▶ _Instructions to follow_
Give again, word for word, each line below starting at the one that contains "670 470 2.33" and ending at the one that contains "665 413 5.46".

━━━━━━━━━━━━━━━━━━━━━━━━━━━━━━

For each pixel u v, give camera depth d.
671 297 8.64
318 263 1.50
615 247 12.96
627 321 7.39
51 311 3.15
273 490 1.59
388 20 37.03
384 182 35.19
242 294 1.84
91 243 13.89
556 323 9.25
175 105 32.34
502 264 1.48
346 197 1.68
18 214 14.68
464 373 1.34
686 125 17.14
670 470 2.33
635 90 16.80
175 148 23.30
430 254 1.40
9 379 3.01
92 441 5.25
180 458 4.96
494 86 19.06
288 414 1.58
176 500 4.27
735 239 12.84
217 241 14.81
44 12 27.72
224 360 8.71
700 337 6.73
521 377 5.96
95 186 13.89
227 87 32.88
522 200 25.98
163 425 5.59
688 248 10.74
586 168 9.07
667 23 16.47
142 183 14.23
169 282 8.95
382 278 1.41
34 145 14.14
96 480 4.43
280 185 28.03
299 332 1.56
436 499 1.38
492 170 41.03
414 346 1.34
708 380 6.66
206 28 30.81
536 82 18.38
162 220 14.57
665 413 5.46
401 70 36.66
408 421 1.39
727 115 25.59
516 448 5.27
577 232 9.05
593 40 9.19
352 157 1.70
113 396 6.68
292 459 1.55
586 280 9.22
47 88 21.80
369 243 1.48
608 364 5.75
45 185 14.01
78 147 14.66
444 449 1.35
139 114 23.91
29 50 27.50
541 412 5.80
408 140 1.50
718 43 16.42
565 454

━━━━━━━━━━━━━━━━━━━━━━━━━━━━━━

▶ _Your response_
670 470 2.33
635 90 16.80
175 148 23.30
430 254 1.40
9 379 3.01
92 441 5.25
180 458 4.96
494 86 19.06
288 414 1.58
176 500 4.27
735 239 12.84
217 241 14.81
44 12 27.72
224 360 8.71
700 337 6.73
521 377 5.96
95 186 13.89
227 87 32.88
522 200 25.98
163 425 5.59
688 248 10.74
586 168 9.07
667 23 16.47
142 183 14.23
169 282 8.95
382 278 1.41
34 145 14.14
96 480 4.43
280 185 28.03
299 332 1.56
436 499 1.38
492 170 41.03
414 346 1.34
708 380 6.66
206 28 30.81
536 82 18.38
162 220 14.57
665 413 5.46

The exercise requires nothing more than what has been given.